Reproduce the material below word for word, from the line that contains "name author: Moldenke" through the final line.

» **Supplied records**

_ _ _ _

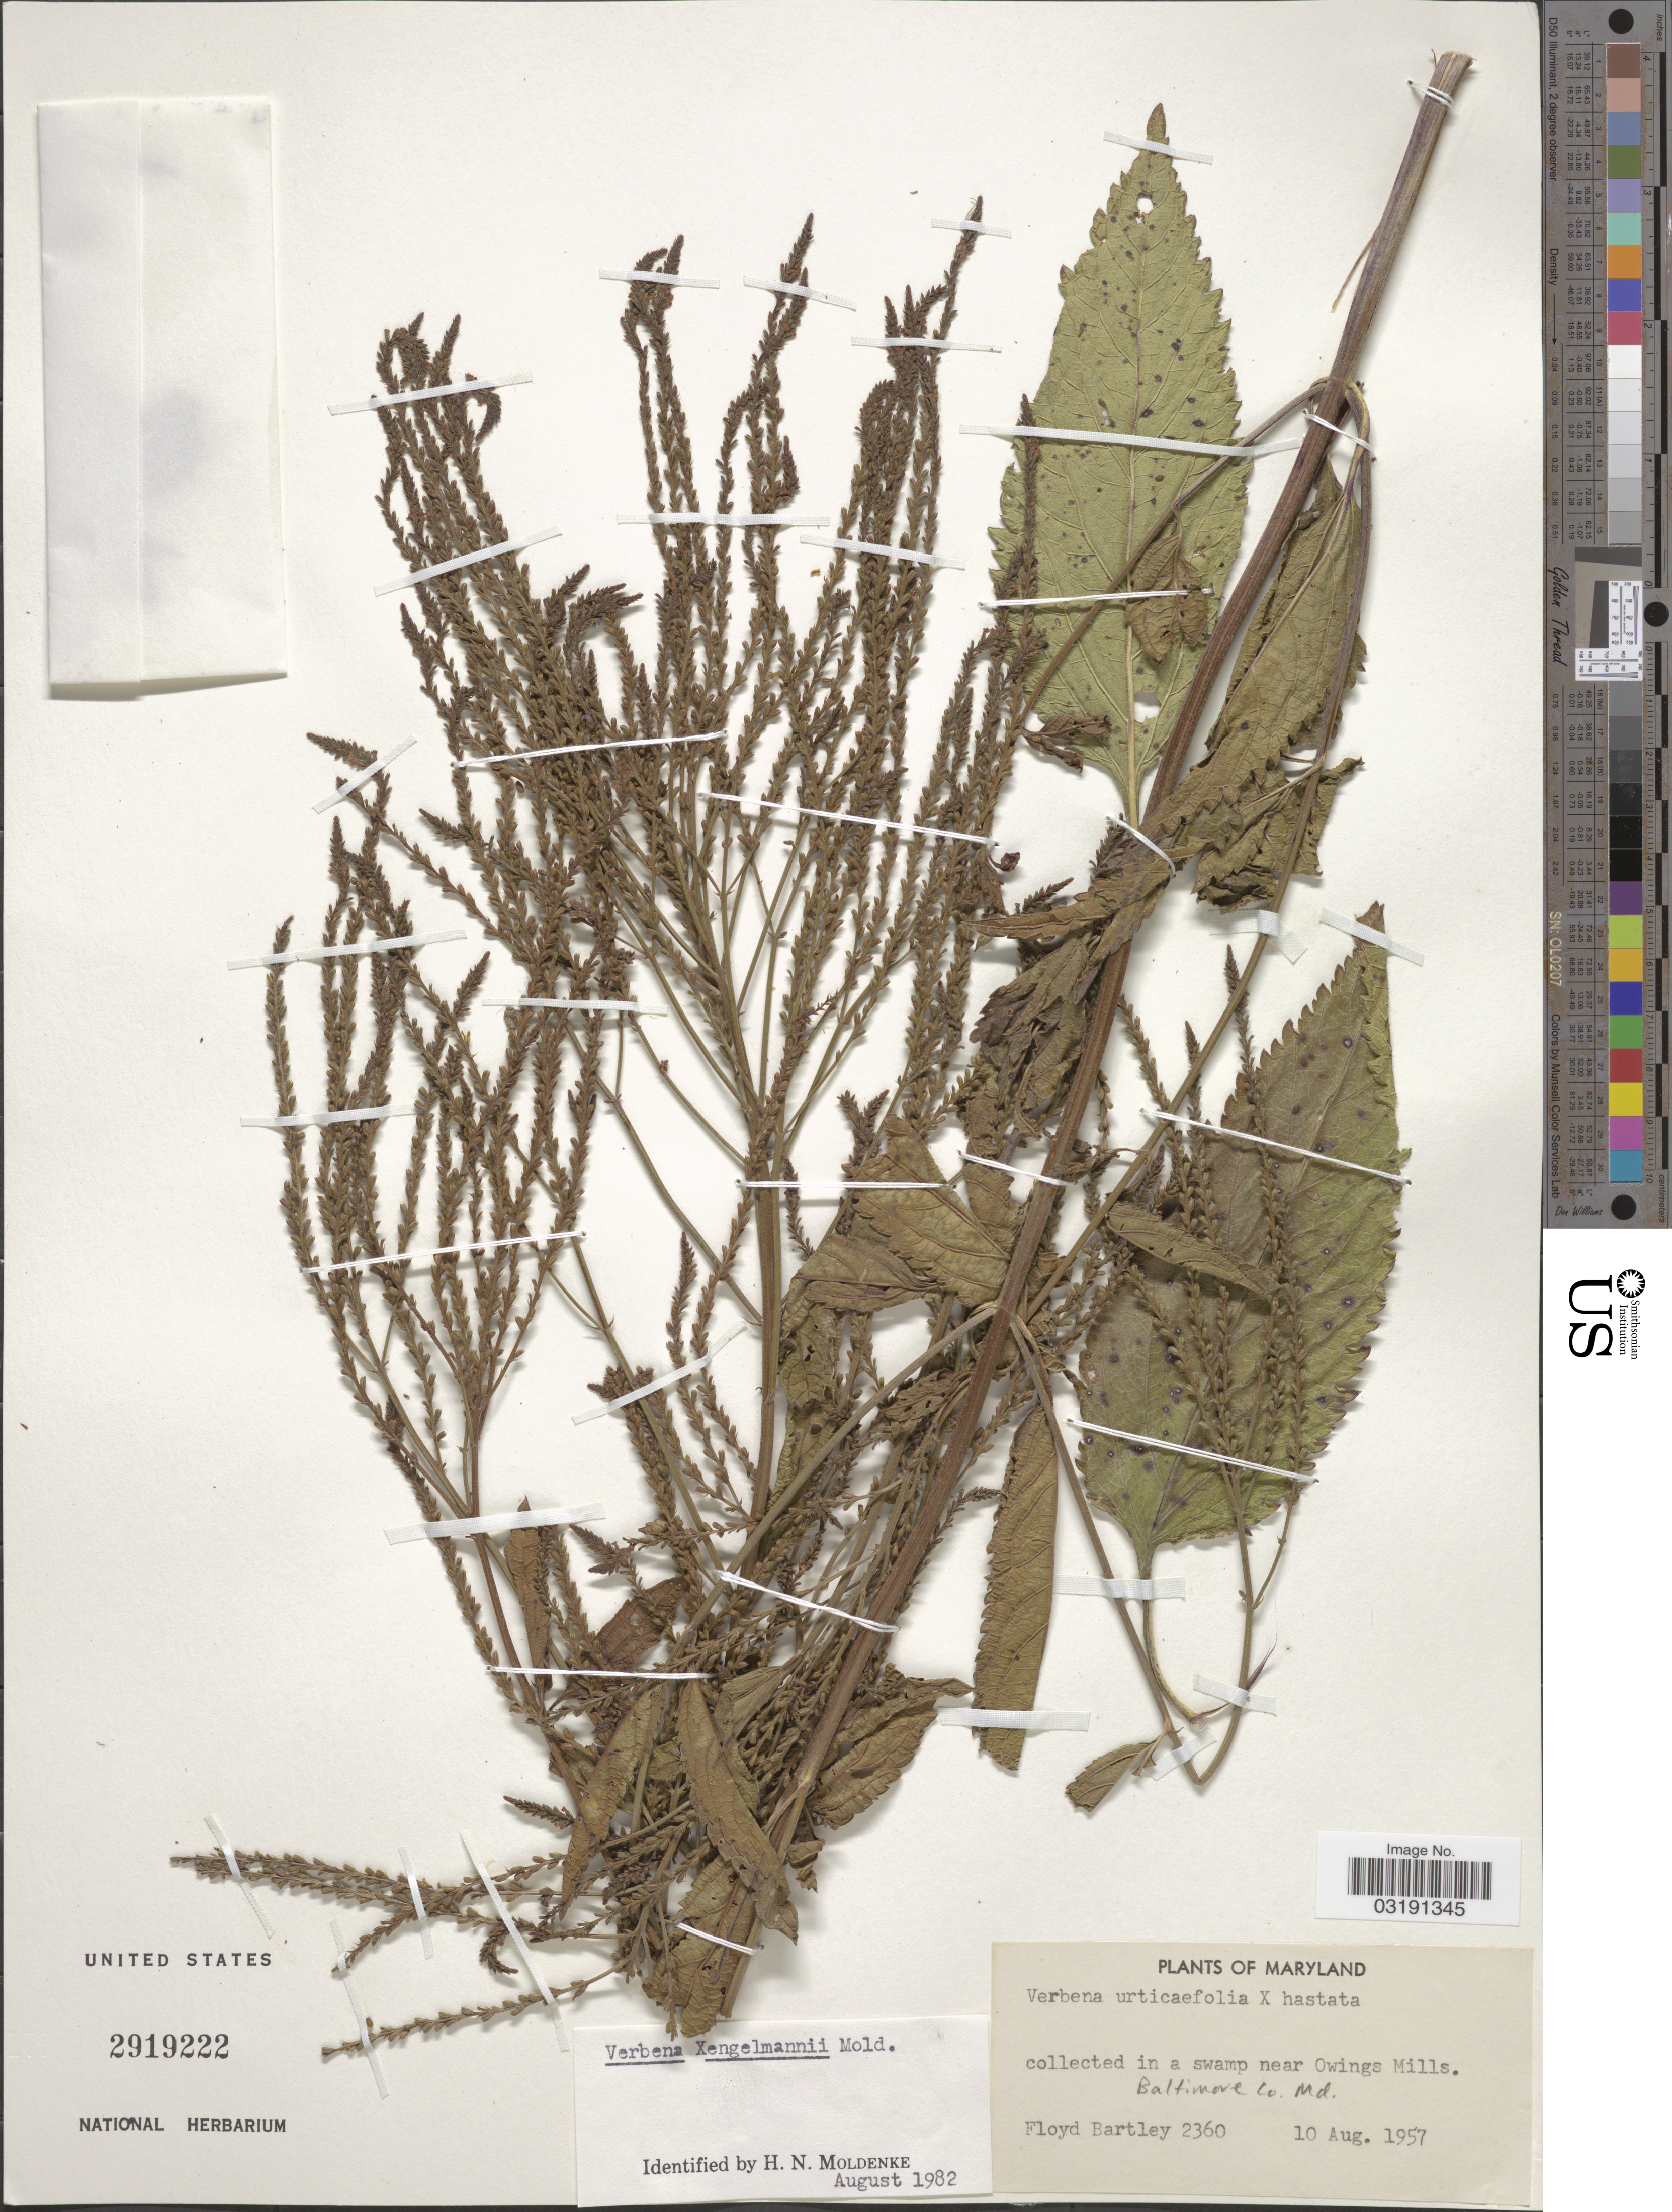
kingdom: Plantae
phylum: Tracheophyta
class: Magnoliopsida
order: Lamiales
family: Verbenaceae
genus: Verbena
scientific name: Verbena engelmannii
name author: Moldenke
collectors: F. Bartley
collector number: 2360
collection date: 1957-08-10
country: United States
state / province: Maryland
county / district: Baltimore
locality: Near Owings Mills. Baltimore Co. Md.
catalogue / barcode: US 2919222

_ _ _ _

» **Solution for this task**
name author: Moldenke
collectors: F. Bartley
collector number: 2360
collection date: 1957-08-10
country: United States
state / province: Maryland
county / district: Baltimore
locality: Near Owings Mills. Baltimore Co. Md.
catalogue / barcode: US 2919222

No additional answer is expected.